The $9 million in new resources for the campus over the next three years will support increased financial aid for rural and lower-income students; further development of data tools to analyze and inform student success decision making; investments in academic and co-curricular improvements to support marginalized populations, faculty professional development, academic enrichment, and targeted interventions at the college and department level; and more. These efforts all integrate with the campus’s Courageous Strategic Transformation planning process, launched by President Joyce McConnell.
The campus’s student success initiatives saw good progress over five years, as overall campus diversity and graduation rates both rose consistently. In 2020-2021, 24% of graduating students (1,268 out of 5,371 graduates) were minoritized – up from 12% in 2011-12. In 2021, the campus recorded the highest number ever of racially minoritized and first-generation students earning degrees.
The university has continued to make progress, but as enrollment has boomed in recent years, equity gaps that were nearly closed have reopened, and the six-year graduation gap for students who entered in Fall of 2014 is now 4.8 percentage points. The Office of the Provost and Executive Vice President recently formed six student success work groups focused on closing gaps and improving retention rates. The expert teams are evaluating and reimagining processes and systems across the board, including academic advising and early intervention, curricular support and reform, the impact of the pandemic on students, additional financial aid, and other support structures and care models.

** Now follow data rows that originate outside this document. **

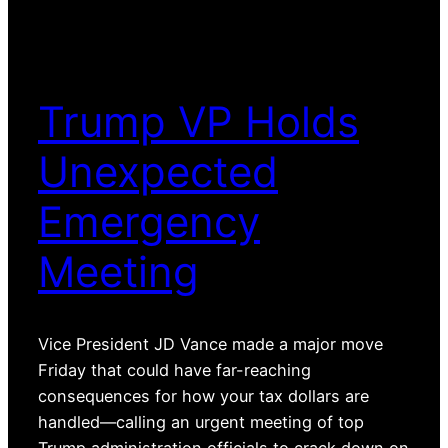
Trump VP Holds
Unexpected
Emergency
Meeting
Vice President JD Vance made a major move
Friday that could have far-reaching
consequences for how your tax dollars are
handled—calling an urgent meeting of top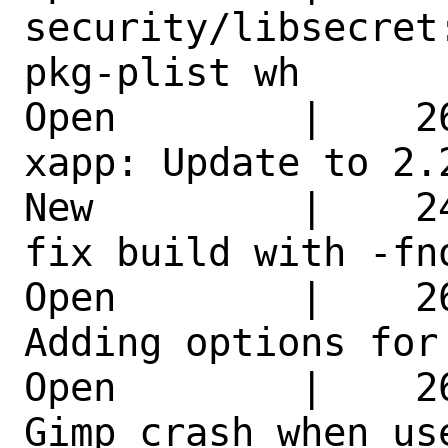
security/libsecret
pkg-plist wh 

Open        |    2
xapp: Update to 2.
New         |    2
fix build with -fn
Open        |    2
Adding options for
Open        |    2
Gimp crash when us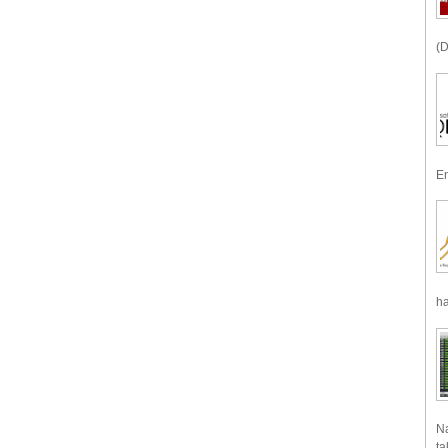
(D
En
ha
Na
ta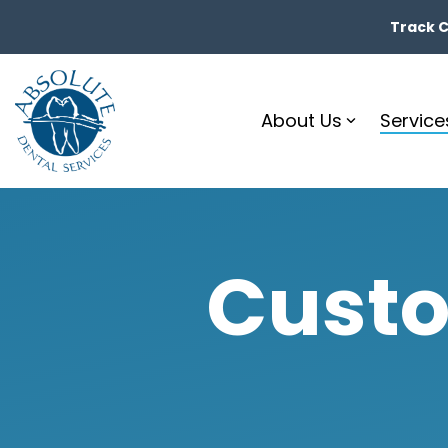
Skip
to
Track Ca
the
main
content.
About Us
Service
Custo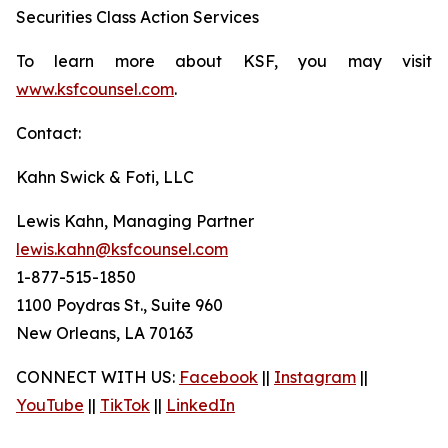
Securities Class Action Services
To learn more about KSF, you may visit
www.ksfcounsel.com
.
Contact:
Kahn Swick & Foti, LLC
Lewis Kahn, Managing Partner
lewis.kahn@ksfcounsel.com
1-877-515-1850
1100 Poydras St., Suite 960
New Orleans, LA 70163
CONNECT WITH US:
Facebook
||
Instagram
||
YouTube
||
TikTok
||
LinkedIn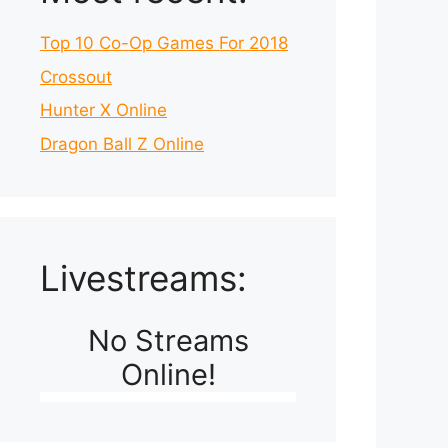
Top 10 Co-Op Games For 2018
Crossout
Hunter X Online
Dragon Ball Z Online
Livestreams:
No Streams
Online!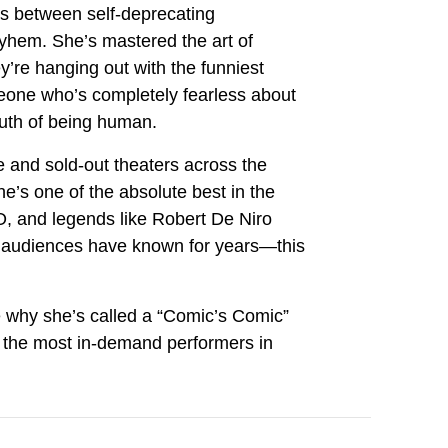
s between self-deprecating
yhem. She’s mastered the art of
y’re hanging out with the funniest
eone who’s completely fearless about
ruth of being human.
ne and sold-out theaters across the
e’s one of the absolute best in the
 and legends like Robert De Niro
b audiences have known for years—this
 why she’s called a “Comic’s Comic”
the most in-demand performers in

In 2019, CSU Pueblo and President Timothy Mottet launched their Vision 2028 plan, which aims over 10 years to transform the campus into the people’s university of the Southwest, a financially sustainable institution where graduates are equipped with the skills and experiences to contribute meaningfully to their families, communities, and work. The plan includes a focus on increased enrollment and expanded opportunities for students, with substantial investments in advising, student services, academic programs, internship and capstone experiences, career services, and more.
As of Fall 2020, the equity gap in graduation rates was 1.66%, while the gap in retention was 3.66%. While CSU Pueblo’s graduation rate for Hispanic students (35.3%) nearly mirrors that of the campus overall, (35.8%), white students continue to graduate at a higher rate – 38.2% for white students in general and 46.1% for white women. (Hispanic women at CSU Pueblo also surpass the overall graduation rate, at 37.6%). The $2.02 million in new resources for the campus over the next three years will support the Vision 2028 plan with expanded student support services and tutoring, increased financial aid, professional development around teaching and learning, enriched and expanded courses and curriculum, and a focus on reducing student costs for textbooks and other learning tools. Currently, 93% of CSU Pueblo students receive some type of financial aid.
A major area of emphasis will be CSU Pueblo’s Discovery Scholars program, which places students into mentored research experiences early in their undergraduate program.
With the leadership of President Pamela Toney, CSU Global plans to internally fund efforts that will reduce equity gaps in retention and graduation by half over the next three years. At the undergraduate, bachelor’s degree level, there is currently a 7.3% gap in graduation rates between majority and minoritized students, and a 4.9% gap in retention rates.
More than half of CSU Global students currently receive financial aid.